Том вдруг почувствовал, как губы у него засуетились, словно мышки, нетерпеливо норовя подхватить песенку:
Свечи сверкают, а звезды горят,
Опавшие листья летят и шуршат,
Улыбаются тысячи тыкв с высоты,
На Канун Всех святых!
Вот Ведьма смеется,
Ухмыляется Кот,
Там оскалился Зверь,
Хохоча во весь рот,
И с улыбкою Жнец свою плату берет…
Здравствуй, День Всех святых — Новый год,
Новый год!
Тому казалось, что изо рта у него змеится дымок:
— День Всех святых…
И все мальчишки шепотом вторили:
— Всех святых…
Потом наступила тишина.
И в этой тишине засветились последние свечки на Праздничном дереве — по три, по четыре зараз, образуя гигантское звездное скопление, вплетенное в космы черных веток и сучьев, проглядывающее украдкой сквозь ветви и чеканные сухие листья.
Теперь все Дерево стало единой необъятной многомерной Улыбкой.
Горели все тыквы, все до одной. Вокруг Дерева распространилось теплое дыхание позднего лета.
Ребят обволакивал дымок с привкусом копоти и свежий запах тыквенной плоти.
— Ух ты, — сказал Том Скелтон.
— Видали местечко, а? — спросил Генри-Хэнк, Ведьма. — Мало этого дома и типа с разговорами про «страсти-мордасти», тут еще и… Я такого дерева в жизни не видел. Вроде новогодней елки, только куда больше, а тыкв и свечек — видимо-невидимо! Что бы это значило? Что за празднество?
«Празднество!» — донесся откуда-то мощный шепот — то ли из луженных сажей глоток дымовых труб, то ли все окна в доме разом разинулись у них за спиной — вверх-вниз, вверх-вниз, выдыхая вместе с темнотой слово «Празднество!»
— Да-сс… — прошелестел великанский шепот, от которого заметались огоньки в тыквах, — празднесство…
Мальчишки так и взвились в воздух, оборачиваясь лицом к дому.

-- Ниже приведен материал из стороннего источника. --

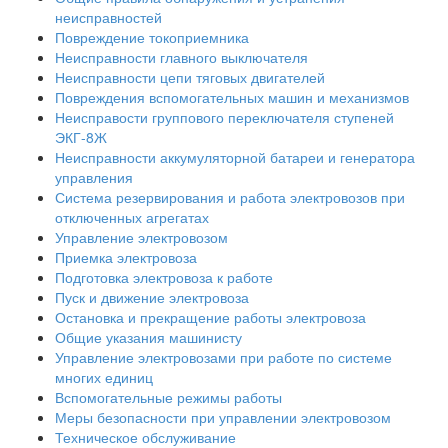
неисправностей
Повреждение токоприемника
Неисправности главного выключателя
Неисправности цепи тяговых двигателей
Повреждения вспомогательных машин и механизмов
Неисправости группового переключателя ступеней
ЭКГ-8Ж
Неисправности аккумуляторной батареи и генератора
управления
Система резервирования и работа электровозов при
отключенных агрегатах
Управление электровозом
Приемка электровоза
Подготовка электровоза к работе
Пуск и движение электровоза
Остановка и прекращение работы электровоза
Общие указания машинисту
Управление электровозами при работе по системе
многих единиц
Вспомогательные режимы работы
Меры безопасности при управлении электровозом
Техническое обслуживание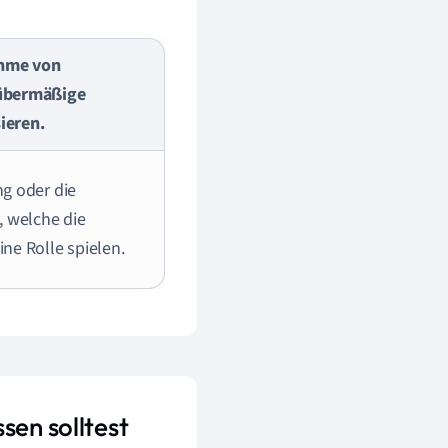
ahme von
 übermäßige
ieren.
g oder die
 welche die
ne Rolle spielen.
sen solltest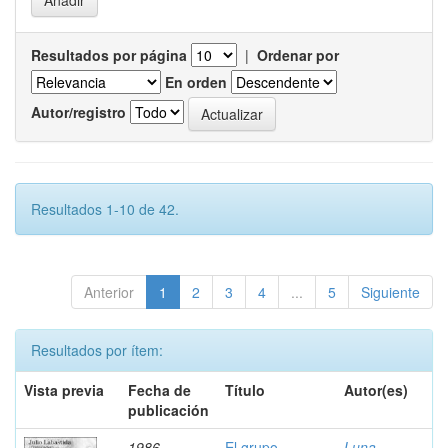
Resultados por página
|
Ordenar por
En orden
Autor/registro
Resultados 1-10 de 42.
Anterior
1
2
3
4
...
5
Siguiente
Resultados por ítem:
Vista previa
Fecha de
Título
Autor(es)
publicación
1986
El grupo
Luna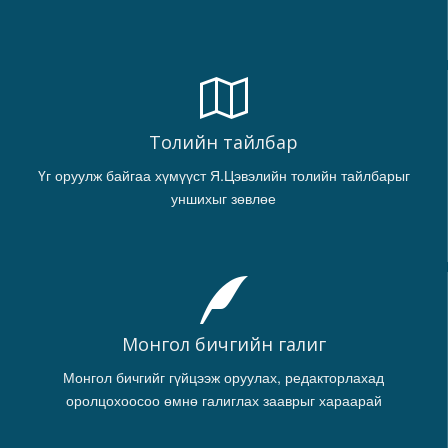
Толийн тайлбар
Үг оруулж байгаа хүмүүст Я.Цэвэлийн толийн тайлбарыг
уншихыг зөвлөе
Монгол бичгийн галиг
Монгол бичгийг гүйцээж оруулах, редакторлахад
оролцохоосоо өмнө галиглах зааврыг хараарай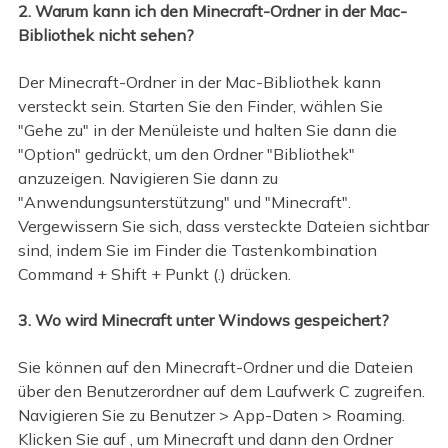
2. Warum kann ich den Minecraft-Ordner in der Mac-
Bibliothek nicht sehen?
Der Minecraft-Ordner in der Mac-Bibliothek kann
versteckt sein. Starten Sie den Finder, wählen Sie
"Gehe zu" in der Menüleiste und halten Sie dann die
"Option" gedrückt, um den Ordner "Bibliothek"
anzuzeigen. Navigieren Sie dann zu
"Anwendungsunterstützung" und "Minecraft".
Vergewissern Sie sich, dass versteckte Dateien sichtbar
sind, indem Sie im Finder die Tastenkombination
Command + Shift + Punkt (.) drücken.
3. Wo wird Minecraft unter Windows gespeichert?
Sie können auf den Minecraft-Ordner und die Dateien
über den Benutzerordner auf dem Laufwerk C zugreifen.
Navigieren Sie zu Benutzer > App-Daten > Roaming.
Klicken Sie auf , um Minecraft und dann den Ordner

Но дом хранил безмолвие. Окна были закрыты наглухо и до краев налиты лунным светом.
— Кто отстанет — теткой станет! — вдруг завопил Том. Их ждали золотые копны осенней листвы, как тлеющие уголья, как странный клад, несметные богатства.
И мальчишки бросились со всех ног к этой громадной, чудесной куче листвы — сокровищнице осени.
Но в тот момент когда они уже готовы были нырнуть с головой в шуршащие, роящиеся листья, толкаясь, вопя, крича, сбивая друг друга с ног, вдруг прозвучал какой-то исполинский вдох, словно кто-то огромный заглотнул массу воздуха. Мальчишки взвизгнули, рванулись назад, как будто под ударом невидимого бича.
Потому что над кучей листвы поднималась белая костяная рука, сама по себе.
А за ней, улыбаясь во все зубы, вынырнул до того невидимый белый череп.
И эта манящая, волшебная перина из листьев дуба, тополя и вяза, в которой они так мечтали повозиться, покататься, утонуть с головой, теперь стала для мальчишек страшнее всего на свете. Белая костяная рука парила в воздухе. А белый череп все поднимался и поднимался, качаясь перед ними.
И ребята отшатнулись, налетая друг на друга, забывая дышать, всхлипывая от ужаса, пока не свалились в барахтающуюся кучу-малу, отчаянно стараясь вырваться, цепляясь за траву, норовя удрать.
— Спасите! — кричали они.
— Как же, спасите, — сказал Череп. Раскаты дикого хохота пригвоздили их к месту, а рука, висящая в воздухе — костлявая рука скелета, — протянулась вверх, сграбастала белый оскал черепа и содрала его, как кожуру с апельсина!
Мальчишки только сморгнули за глазницами своих масок. У них и челюсти отвалились, только этого никто не видел.
Из вороха листвы вздымался, как воздушный шар, высоченный человек в черном плаще, он рос и рос все выше. Он рос как дерево. Он выбросил сучья — руки. Он стоял на огненном фоне самого Праздничного дерева, так что его распростертые руки, длинные белые костяные пальцы были словно увешаны гирляндами оранжевых огненных шаров, гроздьями пламенных улыбок. Глаза он зажмурил, заходясь от громоподобного хохота. Из широко разверстого рта вырывался осенний вихрь.